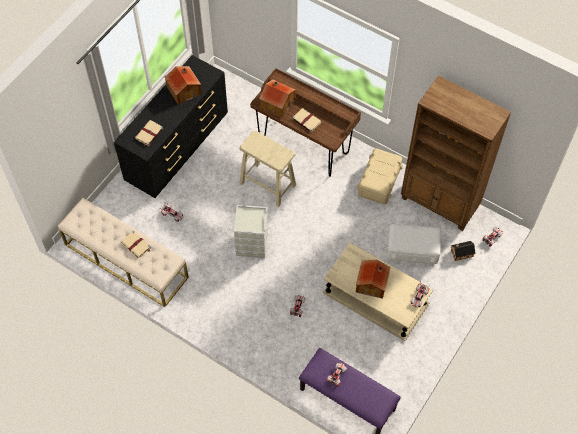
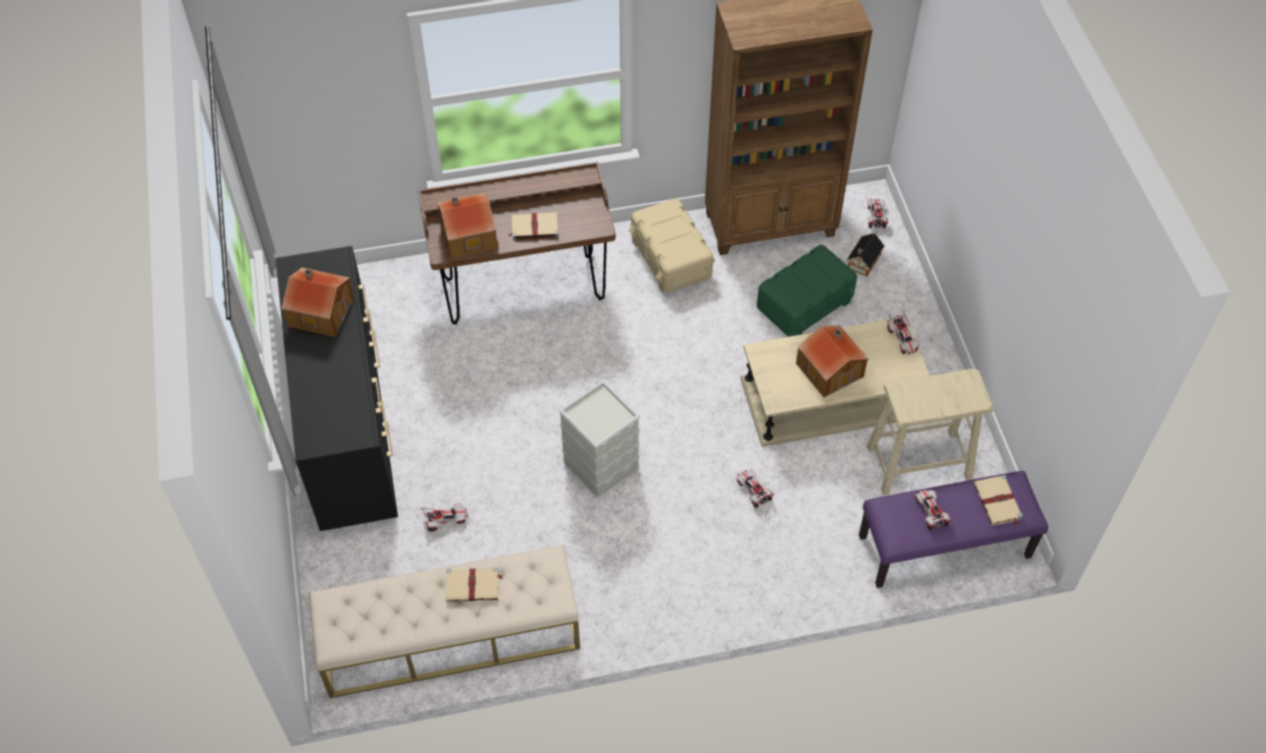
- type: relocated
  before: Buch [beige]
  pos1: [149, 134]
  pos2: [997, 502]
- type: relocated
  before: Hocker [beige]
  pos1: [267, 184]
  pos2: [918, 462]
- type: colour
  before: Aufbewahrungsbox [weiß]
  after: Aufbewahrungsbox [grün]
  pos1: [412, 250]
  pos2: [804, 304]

- _AIM OF THE TASK_
Write out exactly the lines of the entries above that run from the line containing "before: Buch [beige]" through the last line, including both.

- _SOLUTION TO THIS EXERCISE_
  before: Buch [beige]
  pos1: [149, 134]
  pos2: [997, 502]
- type: relocated
  before: Hocker [beige]
  pos1: [267, 184]
  pos2: [918, 462]
- type: colour
  before: Aufbewahrungsbox [weiß]
  after: Aufbewahrungsbox [grün]
  pos1: [412, 250]
  pos2: [804, 304]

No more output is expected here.